Inhibition of cyclin-dependent kinase 2 by the Chk1-Cdc25A pathway during the S-phase checkpoint activated by fludarabine: dysregulation by 7-hydroxystaurosporine.

Abstract

Human myeloid leukemia ML-1 cells responded to cytostatic concentrations of fludarabine nucleoside (F-ara-A) by instituting an arrest in S-phase that involved the inhibition of cyclin-dependent kinase 2 (Cdk2). This seemed to be mediated by 1) persistent phosphorylation on the Tyr(15) residue of Cdk2 and 2) an increased association of Cdk2 with p21. S-phase arrest was also associated with an increase in Chk1 kinase activity. Concomitantly, the activity of Cdc25A phosphatase was decreased.

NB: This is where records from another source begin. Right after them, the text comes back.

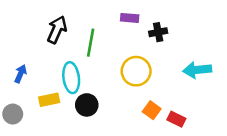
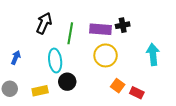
purple rectangle: (130, 18) -> (101, 29), moved, size x1.5
cyan arrow: (197, 70) -> (153, 54), turned 90
yellow rectangle: (49, 100) -> (40, 91), moved

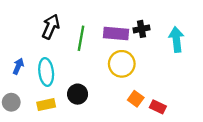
cyan arrow: (153, 54) -> (176, 39), moved
cyan ellipse: (55, 61) -> (46, 72), moved

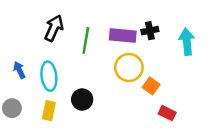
blue arrow: (18, 66) -> (19, 70), turned -49
orange square: (136, 99) -> (151, 86), moved
yellow rectangle: (46, 105) -> (49, 111), turned -66

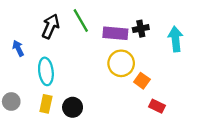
green line: (86, 40) -> (81, 21), moved, turned -40
blue arrow: (19, 70) -> (18, 48), moved
black circle: (82, 100) -> (73, 107), moved

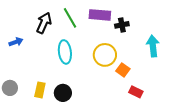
purple rectangle: (115, 33) -> (100, 15), moved
cyan arrow: (175, 39) -> (153, 46), moved
blue arrow: (18, 48) -> (16, 42), turned 96
cyan ellipse: (46, 71) -> (65, 52), moved

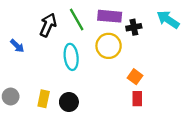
blue arrow: (16, 42) -> (17, 46), turned 64
cyan arrow: (153, 46) -> (168, 19), moved, turned -50
yellow circle: (105, 55) -> (109, 46), moved
red rectangle: (136, 92) -> (137, 99), moved, turned 64

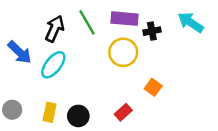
blue arrow: (17, 46) -> (20, 52), size x1.5
cyan ellipse: (71, 57) -> (53, 65), moved, turned 45
red rectangle: (137, 99) -> (123, 112), moved, turned 48

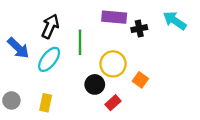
green line: (87, 22) -> (80, 42), moved, turned 30
yellow circle: (123, 52) -> (113, 64), moved
black circle: (78, 116) -> (95, 84), moved

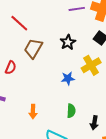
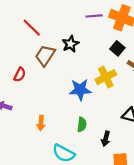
black star: (68, 42) -> (71, 44), moved
blue star: (68, 78) -> (80, 90), size x1.5

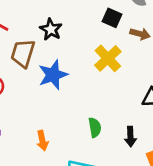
blue star: (80, 90) -> (53, 75), moved

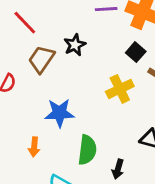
blue star: (53, 75) -> (59, 113), moved
green semicircle: (95, 127) -> (87, 150), size x1.5

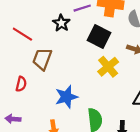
black star: (75, 45) -> (61, 23), moved
black square: (136, 52) -> (99, 37), moved, size x1.5

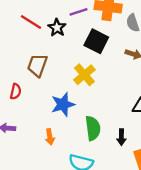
red line: (22, 34) -> (31, 22), moved
yellow cross: (108, 67) -> (84, 75), moved

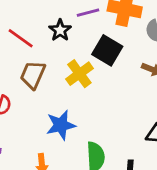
red line: (31, 22) -> (21, 38), moved
yellow cross: (84, 75) -> (79, 74), moved

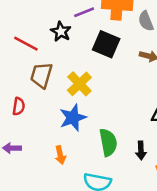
yellow cross: (79, 74) -> (79, 84), moved

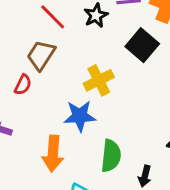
brown trapezoid: (41, 75) -> (41, 55), moved
orange arrow: (60, 155) -> (53, 154), size x1.6

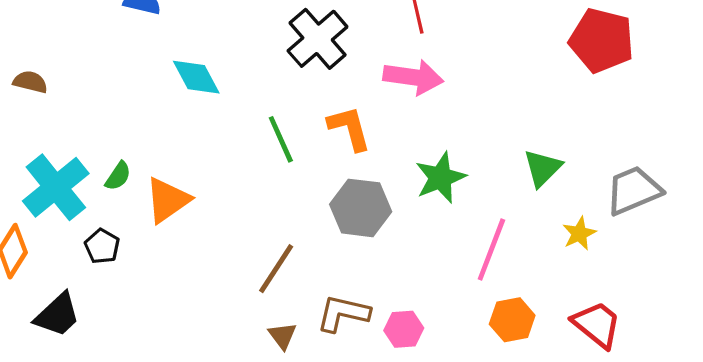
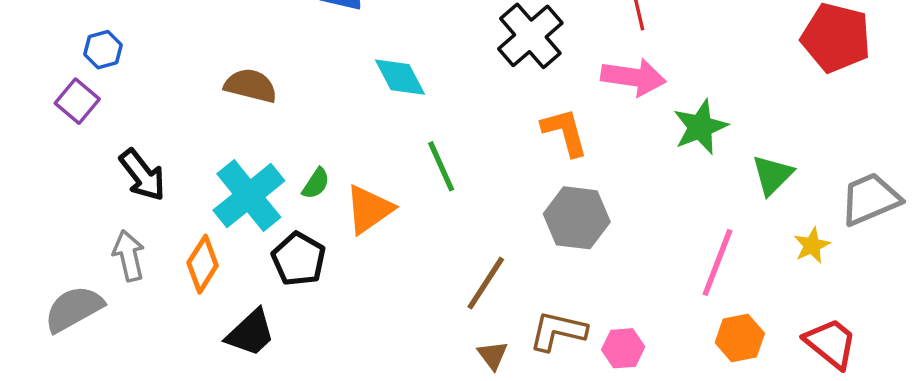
brown semicircle: (30, 82) -> (251, 86), moved, size x1.4
green line: (281, 139) -> (441, 166), moved
green star: (440, 178) -> (700, 127), moved
black pentagon: (102, 246) -> (299, 259), size x1.4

Immunoprecipitation studies demonstrated complexes of Cdk2, Cdc25A, and Chk1. The addition of the Chk1 kinase inhibitor 7-hydroxystaurosporine (UCN-01) to F-ara-A-arrested S-phase cells resulted in a rapid decrease in the fraction of cells with an S-phase DNA content and a corresponding increase in the fraction of apoptotic cells. Under these conditions, the kinase activity of Chk1 was reduced, Cdc25A phosphatase activity was increased, the level of Tyr(15) phosphorylation of Cdk2 was reduced, and the kinase activity associated with immunoprecipitates of Cdk2 and cyclin A was reactivated. UCN-01 also had no effect on the association of p21 with Cdk2. Lastly, cells incubated with UCN-01 before F-ara-A addition did not arrest in S-phase. Thus, the DNA damage induced by F-ara-A initiated a hierarchical regulatory cascade through Chk1 and Cdc25A that resulted in Cdk2 inhibition, affecting an S-phase checkpoint that was dysregulated by UCN-01. These results suggest a mechanism by which UCN-01 enhances the cytotoxicity of agents that cause an S-phase arrest.